+++ Study text

Listing 6-2  Obtaining workgroup information

// This listing shows how to obtain workgroup info –
// useful for obtaining peak performance—from the kernel block.
 
static void hello_world_sample2() {
 
    // Get a queue backed by a GPU for running our squaring kernel.
    dispatch_queue_t queue =
       gcl_create_dispatch_queue(CL_DEVICE_TYPE_GPU, NULL);
 
    // Did we get a GPU?  If not, fall back to the CPU device.
    if (queue == NULL) {
        gcl_create_dispatch_queue(CL_DEVICE_TYPE_GPU, NULL);
    }
 
    // In any case, print out the device you're using:
 
    fprintf(stdout, "\nExamining workgroup info for square_kernel on device ");
    print_device_info(gcl_get_device_id_with_dispatch_queue(queue));
 
    // Now find out what OpenCL thinks is the best workgroup size for
    // executing this kernel on this particular device.  Notice that this
    // method is executed in a block, on a dispatch queue you've created
    // with OpenCL.
 
    dispatch_sync(queue,
                  ^{
                      size_t wgs, preferred_wgs_multiple;
                      cl_ulong local_memsize, private_memsize;
 
                      // The next two calls give you information about how much
                      // memory, local and private, is used by the kernel on this
                      // particular device.

++++++

• **Exercises**:
a) List every variable that the code listing declares.
b) Please copy the records from the line containing "Top Small Banner Slideshow 01" down to the line containing "then math. The use of these scholastic resou", swapping "students" for "learners" and changing nothing else. Leave the pictures out.

+++ Exercise input

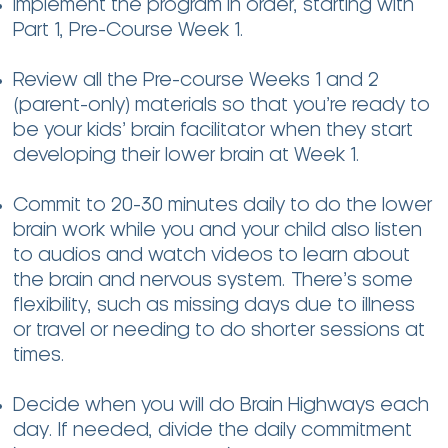
Implement the program in order, starting with
Part 1, Pre-Course Week 1.
Review all the Pre-course Weeks 1 and 2
(parent-only) materials so that you’re ready to
be your kids’ brain facilitator when they start
developing their lower brain at Week 1.
Commit to 20-30 minutes daily to do the lower
brain work while you and your child also listen
to audios and watch videos to learn about
the brain and nervous system. There’s some
flexibility, such as missing days due to illness
or travel or needing to do shorter sessions at
times.
Decide when you will do Brain Highways each
day. If needed, divide the daily commitment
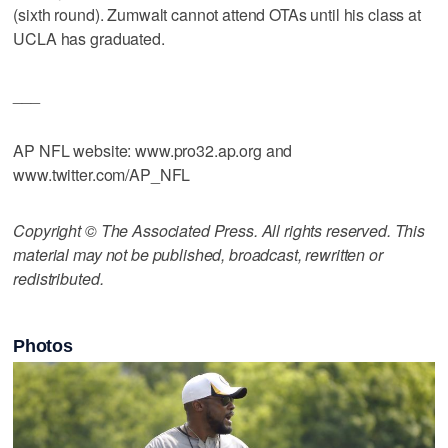
(sixth round). Zumwalt cannot attend OTAs until his class at
UCLA has graduated.
___
AP NFL website: www.pro32.ap.org and
www.twitter.com/AP_NFL
Copyright © The Associated Press. All rights reserved. This
material may not be published, broadcast, rewritten or
redistributed.
Photos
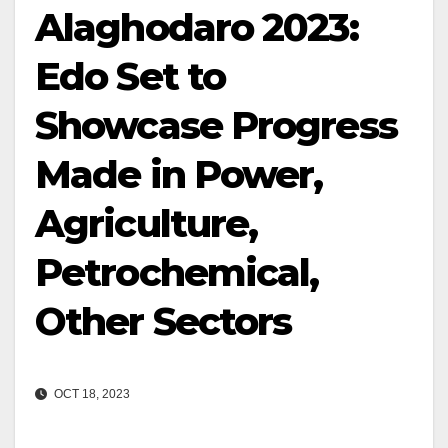
Alaghodaro 2023:
Edo Set to
Showcase Progress
Made in Power,
Agriculture,
Petrochemical,
Other Sectors
OCT 18, 2023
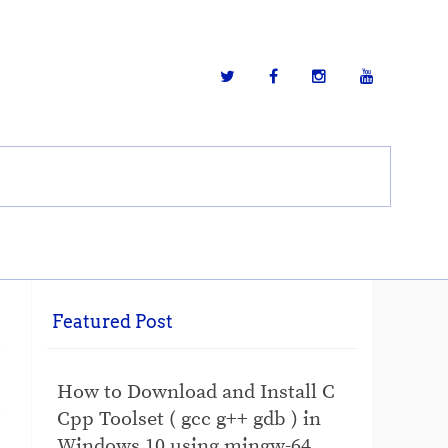
Featured Post
How to Download and Install C
Cpp Toolset ( gcc g++ gdb ) in
Windows 10 using mingw-64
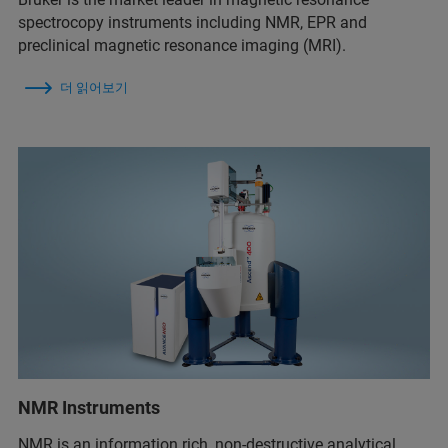
spectrocopy instruments including NMR, EPR and
preclinical magnetic resonance imaging (MRI).
더 읽어보기
NMR Instruments
NMR is an information rich, non-destructive analytical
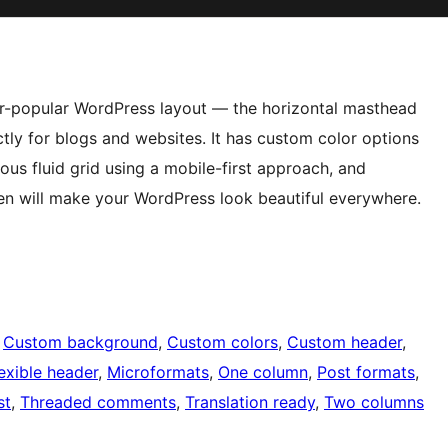
er-popular WordPress layout — the horizontal masthead
ctly for blogs and websites. It has custom color options
ous fluid grid using a mobile-first approach, and
een will make your WordPress look beautiful everywhere.
 
Custom background
, 
Custom colors
, 
Custom header
, 
exible header
, 
Microformats
, 
One column
, 
Post formats
, 
st
, 
Threaded comments
, 
Translation ready
, 
Two columns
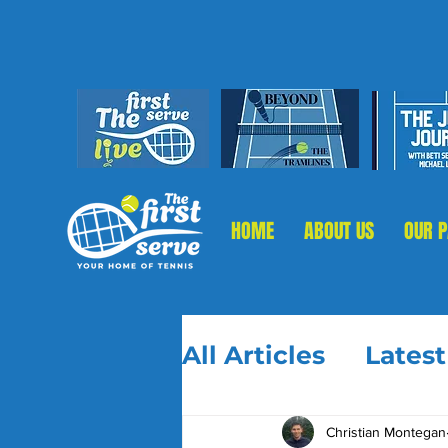
HOME
ABOUT US
OUR 
All Articles
Lates
Christian Montegan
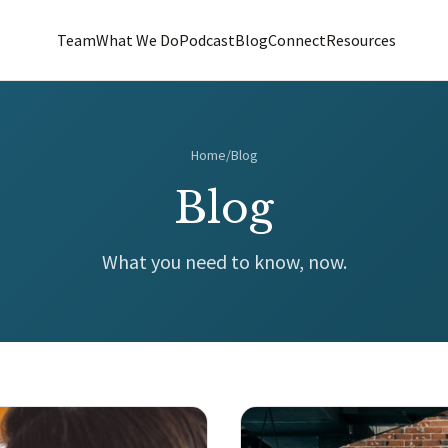
Team
What We Do
Podcast
Blog
Connect
Resources
Home
/
Blog
Blog
What you need to know, now.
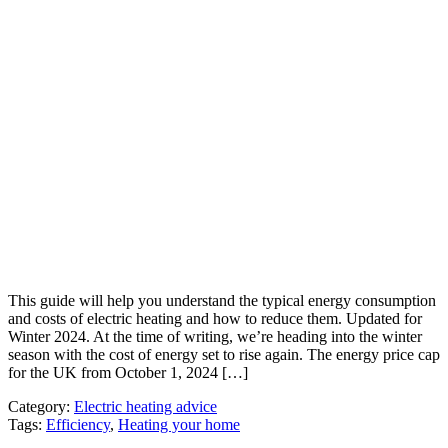
This guide will help you understand the typical energy consumption
and costs of electric heating and how to reduce them. Updated for
Winter 2024. At the time of writing, we’re heading into the winter
season with the cost of energy set to rise again. The energy price cap
for the UK from October 1, 2024 […]
Category:
Electric heating advice
Tags:
Efficiency
,
Heating your home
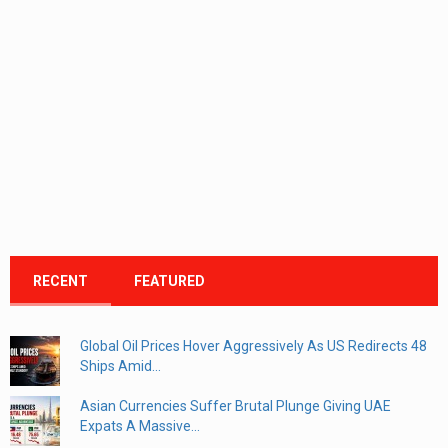
RECENT
FEATURED
Global Oil Prices Hover Aggressively As US Redirects 48
Ships Amid...
Asian Currencies Suffer Brutal Plunge Giving UAE
Expats A Massive...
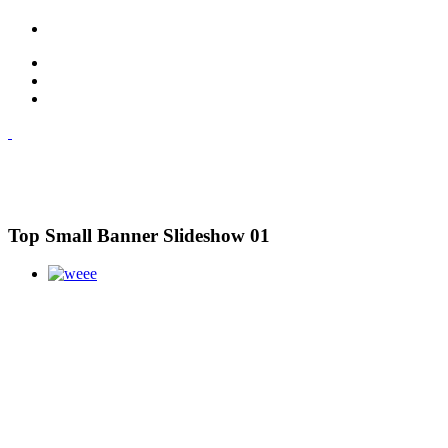
Top Small Banner Slideshow 01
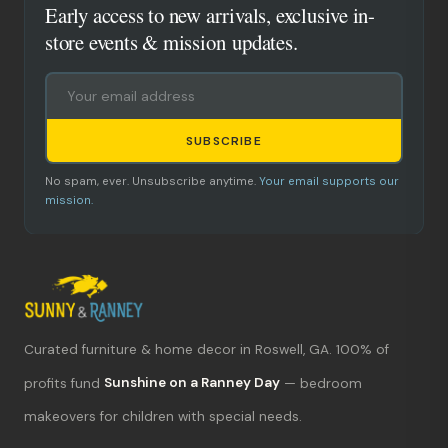
Early access to new arrivals, exclusive in-
store events & mission updates.
SUBSCRIBE
No spam, ever. Unsubscribe anytime.
Your email supports our
mission.
Curated furniture & home decor in Roswell, GA. 100% of
What's new?
profits fund
Sunshine on a Ranney Day
— bedroom
makeovers for children with special needs.
Hours & location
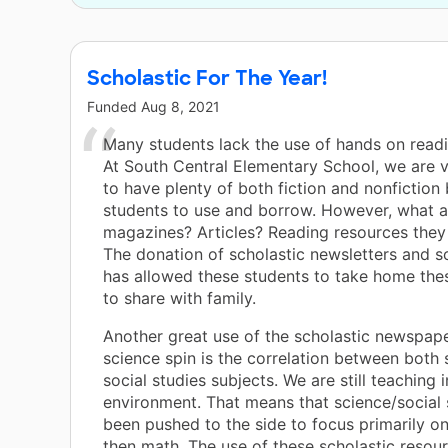
Scholastic For The Year!
Funded
Aug 8, 2021
Many students lack the use of hands on readi
At South Central Elementary School, we are 
to have plenty of both fiction and nonfiction
students to use and borrow. However, what 
magazines? Articles? Reading resources they
The donation of scholastic newsletters and s
has allowed these students to take home the
to share with family.
Another great use of the scholastic newspap
science spin is the correlation between both
social studies subjects. We are still teaching
environment. That means that science/social 
been pushed to the side to focus primarily o
then math. The use of these scholastic resou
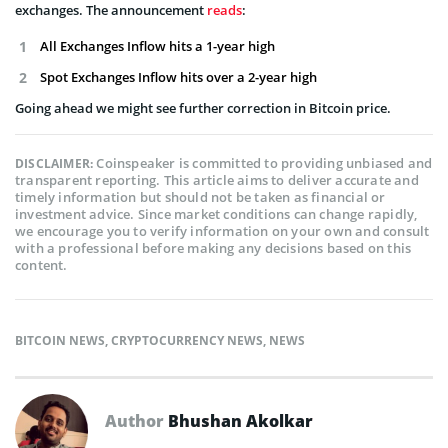
exchanges. The announcement
reads
:
All Exchanges Inflow hits a 1-year high
Spot Exchanges Inflow hits over a 2-year high
Going ahead we might see further correction in Bitcoin price.
Coinspeaker is committed to providing unbiased and
DISCLAIMER:
transparent reporting. This article aims to deliver accurate and
timely information but should not be taken as financial or
investment advice. Since market conditions can change rapidly,
we encourage you to verify information on your own and consult
with a professional before making any decisions based on this
content.
BITCOIN NEWS
,
CRYPTOCURRENCY NEWS
,
NEWS
Author
Bhushan Akolkar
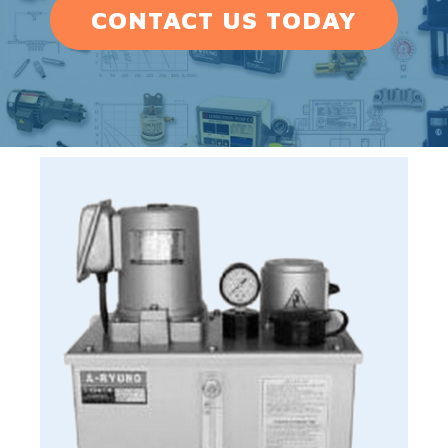
CONTACT US TODAY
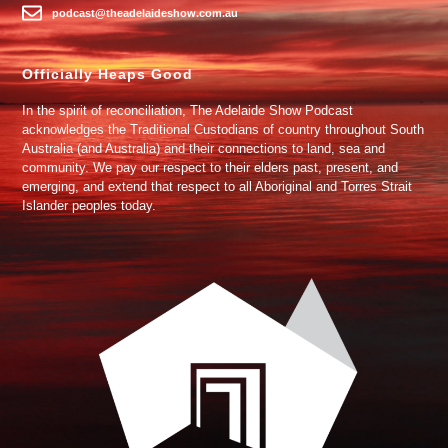
podcast@theadelaideshow.com.au
Officially Heaps Good
In the spirit of reconciliation, The Adelaide Show Podcast
acknowledges the Traditional Custodians of country throughout South
Australia (and Australia) and their connections to land, sea and
community. We pay our respect to their elders past, present, and
emerging, and extend that respect to all Aboriginal and Torres Strait
Islander peoples today.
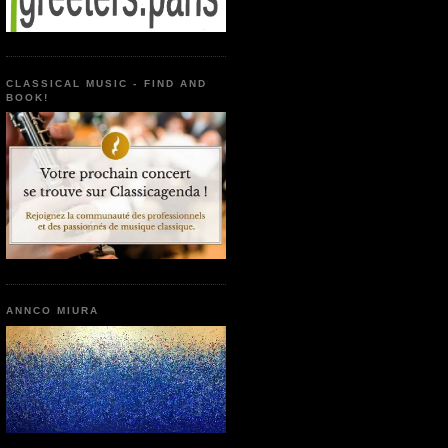
CLASSICAL MUSIC - FIND AND
BOOK!
ANNCO MIURA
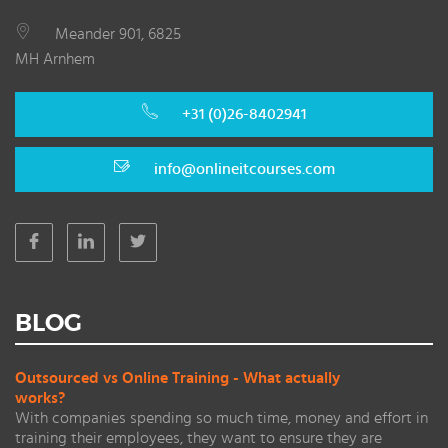
Meander 901, 6825
MH Arnhem
+31 (0)26-8402941
info@onlineitcourses.com
BLOG
Outsourced vs Online Training - What actually
works?
With companies spending so much time, money and effort in
training their employees, they want to ensure they are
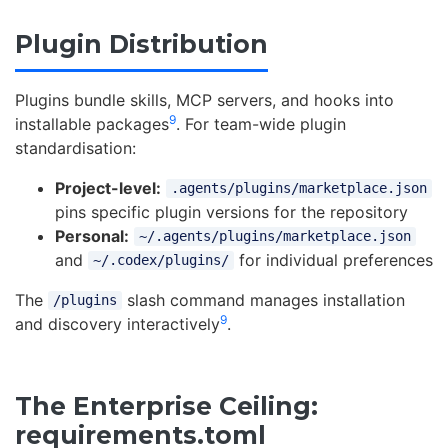
Plugin Distribution
Plugins bundle skills, MCP servers, and hooks into
9
installable packages
. For team-wide plugin
standardisation:
Project-level:
.agents/plugins/marketplace.json
pins specific plugin versions for the repository
Personal:
~/.agents/plugins/marketplace.json
and
for individual preferences
~/.codex/plugins/
The
slash command manages installation
/plugins
9
and discovery interactively
.
The Enterprise Ceiling:
requirements.toml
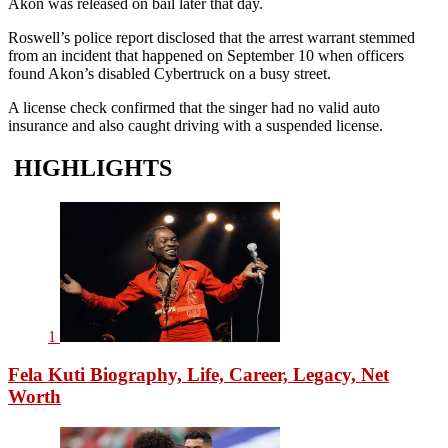
Akon was released on bail later that day.
Roswell’s police report disclosed that the arrest warrant stemmed
from an incident that happened on September 10 when officers
found Akon’s disabled Cybertruck on a busy street.
A license check confirmed that the singer had no valid auto
insurance and also caught driving with a suspended license.
HIGHLIGHTS
1
Fela Kuti Biography, Life, Career, Legacy, Net
Worth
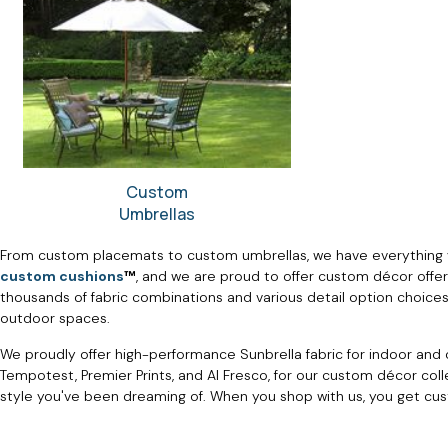
Custom
Umbrellas
From custom placemats to custom umbrellas, we have everything 
custom cushions
™
, and we are proud to offer custom décor offe
thousands of fabric combinations and various detail option choices.
outdoor spaces.
We proudly offer high-performance Sunbrella fabric for indoor and o
Tempotest, Premier Prints, and Al Fresco, for our custom décor col
style you've been dreaming of. When you shop with us, you get cu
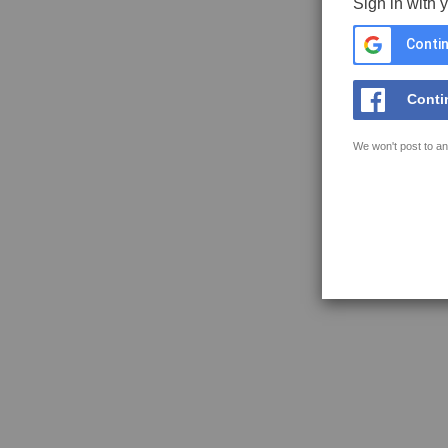
Sign in with 
Contin
Conti
We won't post to an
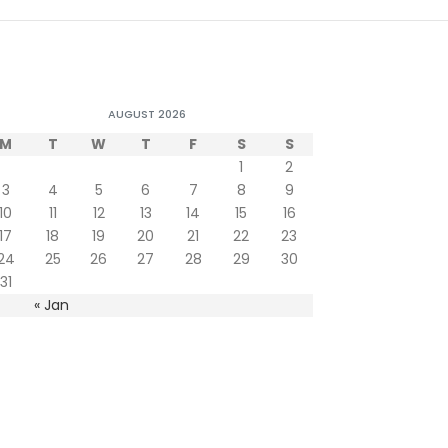
AUGUST 2026
M
T
W
T
F
S
S
1
2
3
4
5
6
7
8
9
10
11
12
13
14
15
16
17
18
19
20
21
22
23
24
25
26
27
28
29
30
31
« Jan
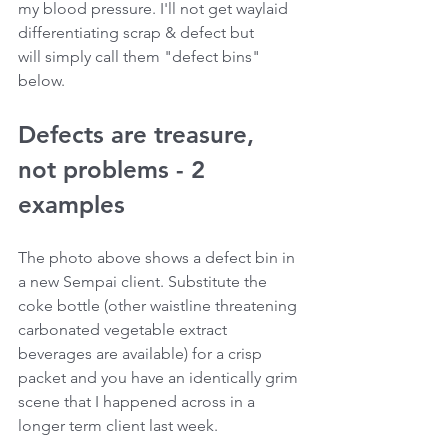
my blood pressure. I'll not get waylaid 
differentiating scrap & defect but 
will simply call them "defect bins" 
below.
Defects are treasure, 
not problems - 2 
examples
The photo above shows a defect bin in 
a new Sempai client. Substitute the 
coke bottle (other waistline threatening 
carbonated vegetable extract 
beverages are available) for a crisp 
packet and you have an identically grim 
scene that I happened across in a 
longer term client last week.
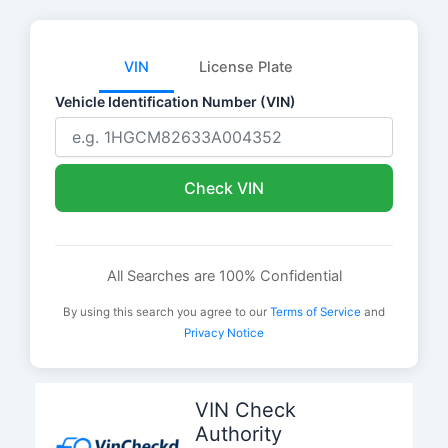
VIN
License Plate
Vehicle Identification Number (VIN)
Check VIN
All Searches are 100% Confidential
By using this search you agree to our
Terms of Service
and
Privacy Notice
Skip
to
VIN Check
content
Authority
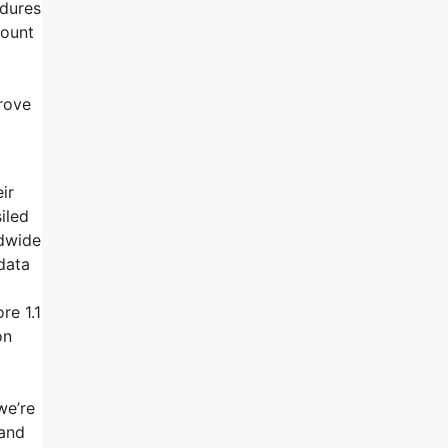
edures
count
prove
ir
iled
ldwide
data
re 1.1
on
we’re
hand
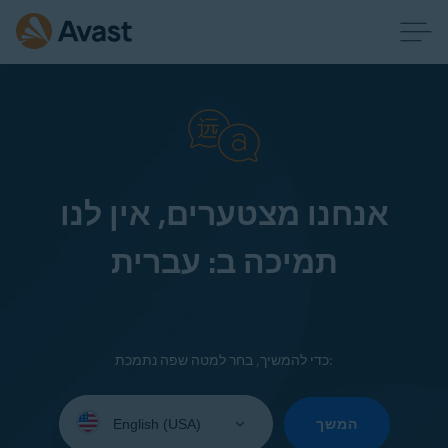
אנחנו מצטערים, אין לנו
תמיכה ב: עברית
כדי להמשיך, בחר למטה שפה נתמכת:
Select
your
המשך
language:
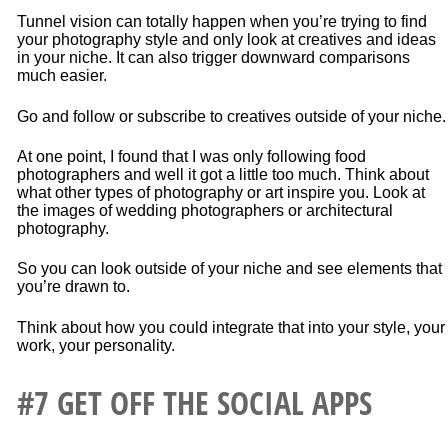
Tunnel vision can totally happen when you’re trying to find
your photography style and only look at creatives and ideas
in your niche. It can also trigger downward comparisons
much easier.
Go and follow or subscribe to creatives outside of your niche.
At one point, I found that I was only following food
photographers and well it got a little too much. Think about
what other types of photography or art inspire you. Look at
the images of wedding photographers or architectural
photography.
So you can look outside of your niche and see elements that
you’re drawn to.
Think about how you could integrate that into your style, your
work, your personality.
#7 GET OFF THE SOCIAL APPS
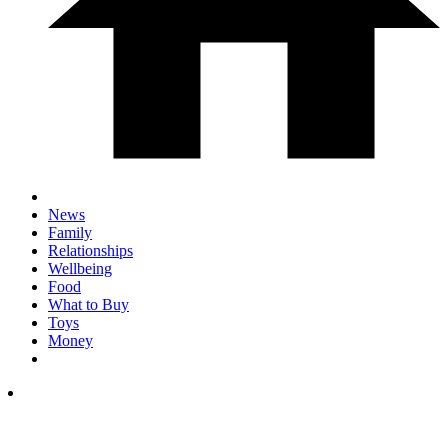
News
Family
Relationships
Wellbeing
Food
What to Buy
Toys
Money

++++++

• **Responses per task**:
a) queue, wgs, preferred_wgs_multiple, local_memsize, private_memsize

b)
Top Small Banner Slideshow 01
Early access to new arrivals, exclusive in-
store events & mission updates.
SUBSCRIBE
No spam, ever. Unsubscribe anytime.
Your email supports our
mission.
Curated furniture & home decor in Roswell, GA. 100% of
What's new?
profits fund
Sunshine on a Ranney Day
— bedroom
makeovers for children with special needs.
Hours & location
Scholastic For The Year!
Funded
Aug 8, 2021
Many learners lack the use of hands on readi
At South Central Elementary School, we are 
to have plenty of both fiction and nonfiction
learners to use and borrow. However, what 
magazines? Articles? Reading resources they
The donation of scholastic newsletters and s
has allowed these learners to take home the
to share with family.
Another great use of the scholastic newspap
science spin is the correlation between both
social studies subjects. We are still teaching
environment. That means that science/social 
been pushed to the side to focus primarily o
then math. The use of these scholastic resou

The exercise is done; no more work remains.